I was merrily working on a We Recommend post for someone looking for picture books about homelessness (coming soon!) when I read this, a piece by Meghan Cox Gurdon in the Wall Street Journal about the dark and scary muck (more or less) that is contemporary young adult literature.
I am hesitant to weigh in, partly because it feels like the sort of article that wants to stir things up, and I hate being so easily manipulated. And yet...it got to me.
I do hope you all click on the link above just for fairness's sake. I am going to try to focus just on what disturbs me most about her piece; there are many other takes on it you can search for links via the #YAsaves hash tag on twitter.
Here, more or less, is what she says: contemporary YA has become an overly dark and profanity-laden cesspool, which in its pandering to adolescent rebellion and its penchant for swearwords, dark themes and the grotesque ends up normalizing pathologies, focusing on the terrible to the exclusion of all else. She feels, too, that "it is also possible—indeed, likely—that books focusing on pathologies help normalize them and, in the case of self-harm, may even spread their plausibility and likelihood to young people who might otherwise never have imagined such extreme measures." So her concerns: these books are upsetting. Grotesque. They normalize pathologies. Why are we feeling fine about bringing this crap to kids? Don't we care about what they read?
And here's the thing: whether she's right or wrong about what books to kids, and the definitions of good taste, and whether parents should be involved in what their teenagers read, it seems to me that she's blurring the line between parenting and publishing.
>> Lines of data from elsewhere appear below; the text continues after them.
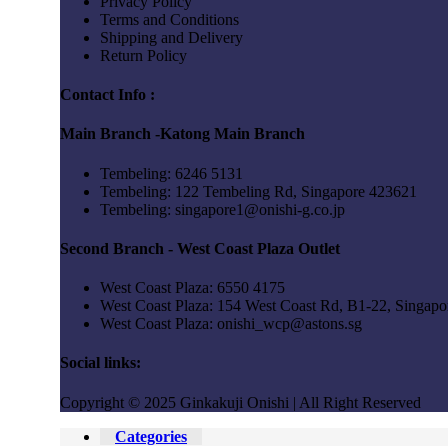
Privacy Policy
Terms and Conditions
Shipping and Delivery
Return Policy
Contact Info :
Main Branch -Katong Main Branch
Tembeling: 6246 5131
Tembeling: 122 Tembeling Rd, Singapore 423621
Tembeling: singapore1@onishi-g.co.jp
Second Branch - West Coast Plaza Outlet
West Coast Plaza: 6550 4175
West Coast Plaza: 154 West Coast Rd, B1-22, Singap
West Coast Plaza: onishi_wcp@astons.sg
Social links:
Copyright © 2025 Ginkakuji Onishi | All Right Reserved
Categories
Parents are of course free to allow, encourage, or discourage certain books—to ban or allow them within their own homes. But there's a world of difference between that and saying that they shouldn't allow those same books in libraries, or to be published at all. She may bemoan the existence of a book about cutting. I may bemoan the existence of the creeping horror that was the Mary-Kate and Ashley mystery stories, but does she really want to live in a world where these books aren't allowed to be published?
Creeping me out even further, there is a certain sexism pervading the whole review that I found disturbing. See here:
"It is a dereliction of duty not to make distinctions in every other aspect of a young person's life between more and less desirable options. Yet let a gatekeeper object to a book and the industry pulls up its petticoats and shrieks "censorship!""
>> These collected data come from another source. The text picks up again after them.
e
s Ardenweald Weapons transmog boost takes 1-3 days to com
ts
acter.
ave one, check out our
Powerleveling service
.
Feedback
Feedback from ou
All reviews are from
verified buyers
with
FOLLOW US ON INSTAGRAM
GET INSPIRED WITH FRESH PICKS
Hmm. The children's and YA publishing world has petticoats? And it shrieks? Must be all those lady librarians and editors.
It's odd, too, that such a market-focused paper as the Wall Street Journal seems to be, let's say, pulling up its petticoats and shrieking "coarseness" when confronted by, horrors, the book industry (gee, that's an industry noted for greedy market-driven coarse minds? That must be why they went for children's publishing, because they were trying to make money) responding to what is clearly demand. Ms. Grudon's tsking over the fact that with the success of The Outsiders a market was born sounds a bit rich to me coming from the Wall Street Journal, which seems less judgmental when talking about, say, the banking industry.
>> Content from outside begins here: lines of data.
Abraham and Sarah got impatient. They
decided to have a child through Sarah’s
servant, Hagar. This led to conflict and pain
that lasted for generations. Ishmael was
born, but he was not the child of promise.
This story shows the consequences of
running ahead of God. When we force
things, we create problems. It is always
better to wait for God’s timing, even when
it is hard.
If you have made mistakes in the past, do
In the end, she is of course free to prevent her own children from reading these books. Or trying to. But can she really be saying they oughtn't to be published? Or allowed in libraries? If her issue is with parents, why doesn't she take it to them? If she doesn't want her own children to read this stuff, there's a perfect solution, isn't there? But for the rest of us, struggling along in the world with our adolescents, their pathologies, and our own to consider, I am grateful for the messy, uneven, shocking, sometimes great literature out there in the world. What's available to us is, of course, imperfect. But that's what makes it like us—by turns coarse, delicate, rude, sparkling, poorly expressed, beautifully crafted—imperfect and striving to be great, and to be loved.